Семнадцатого февраля тысяча восемьсот тридцать пятого года он продал старую коляску и купил дешевый подержанный шарабан: на шарабане, говорит, сподручней пробираться по раскисшим, размокшим весенним дорогам, а он всю жизнь мечтал прокатиться в горы на шарабане.
Первого августа он продал шарабан и купил дряхлую одноместную двуколку, — ему, говорит, не терпится удивить теннессийских простаков: то–то они рты разинут, когда он въедет в город на двуколке, — они, поди, такой в жизни не видали.
Ну вот, а двадцать девятого августа продал он своего черного кучера. На что, говорит, при двуколке кучер, в нее и не сядешь–то вдвоем; да и не каждый день встретишь дурака, готового уплатить тебе девятьсот долларов за третьеразрядного негра, — ему, кстати, давно уже хотелось избавиться от этой бестии, но ведь не выбросишь его на улицу!
Полтора года спустя, точнее — пятнадцатого февраля тысяча восемьсот тридцать седьмого года он продал двуколку и купил седло, – ему, говорит, доктора давно прописали заместо лекарств побольше ездить верхом; к тому же пускай, говорит, его повесят, если он станет, рискуя головой, разъезжать на колесах по горным дорогам, а тем более сейчас, в глухую зиму, — на такие глупости он уже не способен.
Девятого апреля он продал седло: пусть, говорит, кто хочет, рискует жизнью, положась на гнилую подпругу, а тем более по этим заболоченным апрельским дорогам; то ли дело ехать попросту, без седла, — он будет чувствовать себя куда увереннее и спокойнее, он всегда презирал тряску в седле.
Двадцать четвертого апреля он продал лошадь. «Сегодня, говорит, мне как раз исполнилось пятьдесят семь лет, а ведь ничего мне не делается, здоров как бык, — вот и дурак бы я был по такой погоде трястись верхом на лошади; то ли дело для мужчины, для настоящего мужчины, пуститься пешком по обновленному весеннему лесу да по весенним горам, тем более что собака отлично может понести мои денежки в небольшой котомке. Так что встану я завтра пораньте, получу сполна по счету, а там и двину в Теннесси на своих на двоих после прощальной чарочки у Гэдсби».
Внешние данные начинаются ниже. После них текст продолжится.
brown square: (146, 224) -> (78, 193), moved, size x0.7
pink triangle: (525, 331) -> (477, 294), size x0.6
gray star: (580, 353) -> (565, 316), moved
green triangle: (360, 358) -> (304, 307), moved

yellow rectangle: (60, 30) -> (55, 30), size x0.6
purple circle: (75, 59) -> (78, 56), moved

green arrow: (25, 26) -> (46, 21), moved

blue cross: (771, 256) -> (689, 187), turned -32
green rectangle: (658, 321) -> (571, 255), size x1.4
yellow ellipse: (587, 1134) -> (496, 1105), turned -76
Двадцать второго июня он продал собаку. «Черт, говорит, с ней, с собакой, ведь это ж такая обуза, особенно как соберешься побродить летней порой по горам и лесам: то она гонится за белками, то лает неизвестно на кого и на что, дурачится, проказничает, всего тебя обрызгает, когда переходишь с ней реку вброд; ни тебе подумать, ни полюбоваться природой; чего лучше самому нести деньги – на собаку в финансовых делах плохая надежда, я давно заметил. Прощайте же, други, это паша последняя встреча, завтра утречком я с веселой душой закину ноги на плечи и айда в Теннесси!»
Райли замолчал, и долго длилась тишина, слышно было только завывание ветра да мягкое падение снежных хлопьев. Мистер Лайкинс не выдержал:
— Ну и что же?
— Ну–с, это было тридцать лет назад, — отозвался Райли.
— И пускай тридцать лет, что с того?
— А то, что мы большие приятели с этим древним старцем. Он каждый вечер заходит ко мне проститься. Я видел его только час назад — завтра он опять собирается в Теннесси, уж который раз; завтра, говорит, он рассчитывает покончить со своим делом и удрать ни свет ни заря, задолго до того, как филины, вроде меня, продерут глаза. Слезы проступили у него, так он радовался, что опять увидит свой родной Теннесси и старых друзей.
Снова молчание. Незнакомец нарушил его:
— И это все?
— Все.
— Ну, скажу я вам, по такому часу да по такой погоде, думается мне, ваш рассказ немного затянулся. И собственно, к чему он?
— Пожалуй, ни к чему.
— А соль–то в чем?
— Да и соли, пожалуй, нет. Только если вы не слишком торопитесь обратно в Сан–Франциско с вашим назначением на должность почтмейстера, мистер Лайкинс, мой вам совет – на какое–то время остановиться у Гэдсби и ничего не принимать к сердцу. А засим будьте здоровы и да благословит вас бог!